▶ **Given task**
Format the entries below as a JSON list of strings, with one string for each line and no blank lines.

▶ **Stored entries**
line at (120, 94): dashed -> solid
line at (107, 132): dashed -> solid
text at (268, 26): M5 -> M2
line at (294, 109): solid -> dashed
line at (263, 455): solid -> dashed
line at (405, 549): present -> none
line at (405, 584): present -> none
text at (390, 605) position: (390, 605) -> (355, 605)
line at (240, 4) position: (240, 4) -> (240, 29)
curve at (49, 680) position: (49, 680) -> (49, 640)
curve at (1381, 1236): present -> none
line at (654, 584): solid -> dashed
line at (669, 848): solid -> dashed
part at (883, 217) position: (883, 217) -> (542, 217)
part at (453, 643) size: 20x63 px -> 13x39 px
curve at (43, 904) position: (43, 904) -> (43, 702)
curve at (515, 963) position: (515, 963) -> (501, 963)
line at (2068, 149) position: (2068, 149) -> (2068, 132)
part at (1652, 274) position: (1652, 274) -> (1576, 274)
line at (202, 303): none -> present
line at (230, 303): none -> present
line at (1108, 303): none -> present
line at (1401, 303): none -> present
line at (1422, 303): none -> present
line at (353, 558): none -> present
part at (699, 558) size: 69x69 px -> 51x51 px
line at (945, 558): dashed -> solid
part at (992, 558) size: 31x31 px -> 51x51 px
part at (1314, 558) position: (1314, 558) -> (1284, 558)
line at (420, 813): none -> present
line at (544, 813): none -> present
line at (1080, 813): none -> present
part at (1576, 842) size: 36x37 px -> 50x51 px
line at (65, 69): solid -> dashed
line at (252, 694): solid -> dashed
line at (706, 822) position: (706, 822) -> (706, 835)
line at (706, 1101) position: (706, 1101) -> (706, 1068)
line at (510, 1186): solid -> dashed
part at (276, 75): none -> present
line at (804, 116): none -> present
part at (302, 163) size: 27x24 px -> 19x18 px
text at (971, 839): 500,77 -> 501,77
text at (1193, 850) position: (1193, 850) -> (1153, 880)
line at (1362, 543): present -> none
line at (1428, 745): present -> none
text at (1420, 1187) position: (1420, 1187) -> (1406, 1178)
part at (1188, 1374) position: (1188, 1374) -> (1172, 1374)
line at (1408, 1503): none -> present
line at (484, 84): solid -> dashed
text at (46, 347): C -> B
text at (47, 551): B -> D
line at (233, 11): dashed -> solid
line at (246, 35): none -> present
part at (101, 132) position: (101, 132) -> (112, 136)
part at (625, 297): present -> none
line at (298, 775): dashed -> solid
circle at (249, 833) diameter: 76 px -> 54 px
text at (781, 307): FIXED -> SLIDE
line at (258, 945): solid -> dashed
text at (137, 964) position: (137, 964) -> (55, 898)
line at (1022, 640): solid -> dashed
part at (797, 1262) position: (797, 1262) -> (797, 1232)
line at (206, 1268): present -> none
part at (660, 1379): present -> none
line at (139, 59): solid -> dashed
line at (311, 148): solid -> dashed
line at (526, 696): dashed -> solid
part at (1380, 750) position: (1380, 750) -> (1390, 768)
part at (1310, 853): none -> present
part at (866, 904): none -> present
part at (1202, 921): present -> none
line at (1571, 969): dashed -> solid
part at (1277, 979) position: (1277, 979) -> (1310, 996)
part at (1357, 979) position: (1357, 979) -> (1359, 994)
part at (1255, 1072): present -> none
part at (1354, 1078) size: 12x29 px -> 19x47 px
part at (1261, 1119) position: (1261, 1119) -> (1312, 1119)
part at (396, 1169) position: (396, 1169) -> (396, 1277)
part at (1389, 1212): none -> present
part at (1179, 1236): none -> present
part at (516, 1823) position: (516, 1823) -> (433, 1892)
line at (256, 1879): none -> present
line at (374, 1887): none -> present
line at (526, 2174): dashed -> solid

▶ **Answer for this exercise**
[
  "line at (120, 94): dashed -> solid",
  "line at (107, 132): dashed -> solid",
  "text at (268, 26): M5 -> M2",
  "line at (294, 109): solid -> dashed",
  "line at (263, 455): solid -> dashed",
  "line at (405, 549): present -> none",
  "line at (405, 584): present -> none",
  "text at (390, 605) position: (390, 605) -> (355, 605)",
  "line at (240, 4) position: (240, 4) -> (240, 29)",
  "curve at (49, 680) position: (49, 680) -> (49, 640)",
  "curve at (1381, 1236): present -> none",
  "line at (654, 584): solid -> dashed",
  "line at (669, 848): solid -> dashed",
  "part at (883, 217) position: (883, 217) -> (542, 217)",
  "part at (453, 643) size: 20x63 px -> 13x39 px",
  "curve at (43, 904) position: (43, 904) -> (43, 702)",
  "curve at (515, 963) position: (515, 963) -> (501, 963)",
  "line at (2068, 149) position: (2068, 149) -> (2068, 132)",
  "part at (1652, 274) position: (1652, 274) -> (1576, 274)",
  "line at (202, 303): none -> present",
  "line at (230, 303): none -> present",
  "line at (1108, 303): none -> present",
  "line at (1401, 303): none -> present",
  "line at (1422, 303): none -> present",
  "line at (353, 558): none -> present",
  "part at (699, 558) size: 69x69 px -> 51x51 px",
  "line at (945, 558): dashed -> solid",
  "part at (992, 558) size: 31x31 px -> 51x51 px",
  "part at (1314, 558) position: (1314, 558) -> (1284, 558)",
  "line at (420, 813): none -> present",
  "line at (544, 813): none -> present",
  "line at (1080, 813): none -> present",
  "part at (1576, 842) size: 36x37 px -> 50x51 px",
  "line at (65, 69): solid -> dashed",
  "line at (252, 694): solid -> dashed",
  "line at (706, 822) position: (706, 822) -> (706, 835)",
  "line at (706, 1101) position: (706, 1101) -> (706, 1068)",
  "line at (510, 1186): solid -> dashed",
  "part at (276, 75): none -> present",
  "line at (804, 116): none -> present",
  "part at (302, 163) size: 27x24 px -> 19x18 px",
  "text at (971, 839): 500,77 -> 501,77",
  "text at (1193, 850) position: (1193, 850) -> (1153, 880)",
  "line at (1362, 543): present -> none",
  "line at (1428, 745): present -> none",
  "text at (1420, 1187) position: (1420, 1187) -> (1406, 1178)",
  "part at (1188, 1374) position: (1188, 1374) -> (1172, 1374)",
  "line at (1408, 1503): none -> present",
  "line at (484, 84): solid -> dashed",
  "text at (46, 347): C -> B",
  "text at (47, 551): B -> D",
  "line at (233, 11): dashed -> solid",
  "line at (246, 35): none -> present",
  "part at (101, 132) position: (101, 132) -> (112, 136)",
  "part at (625, 297): present -> none",
  "line at (298, 775): dashed -> solid",
  "circle at (249, 833) diameter: 76 px -> 54 px",
  "text at (781, 307): FIXED -> SLIDE",
  "line at (258, 945): solid -> dashed",
  "text at (137, 964) position: (137, 964) -> (55, 898)",
  "line at (1022, 640): solid -> dashed",
  "part at (797, 1262) position: (797, 1262) -> (797, 1232)",
  "line at (206, 1268): present -> none",
  "part at (660, 1379): present -> none",
  "line at (139, 59): solid -> dashed",
  "line at (311, 148): solid -> dashed",
  "line at (526, 696): dashed -> solid",
  "part at (1380, 750) position: (1380, 750) -> (1390, 768)",
  "part at (1310, 853): none -> present",
  "part at (866, 904): none -> present",
  "part at (1202, 921): present -> none",
  "line at (1571, 969): dashed -> solid",
  "part at (1277, 979) position: (1277, 979) -> (1310, 996)",
  "part at (1357, 979) position: (1357, 979) -> (1359, 994)",
  "part at (1255, 1072): present -> none",
  "part at (1354, 1078) size: 12x29 px -> 19x47 px",
  "part at (1261, 1119) position: (1261, 1119) -> (1312, 1119)",
  "part at (396, 1169) position: (396, 1169) -> (396, 1277)",
  "part at (1389, 1212): none -> present",
  "part at (1179, 1236): none -> present",
  "part at (516, 1823) position: (516, 1823) -> (433, 1892)",
  "line at (256, 1879): none -> present",
  "line at (374, 1887): none -> present",
  "line at (526, 2174): dashed -> solid"
]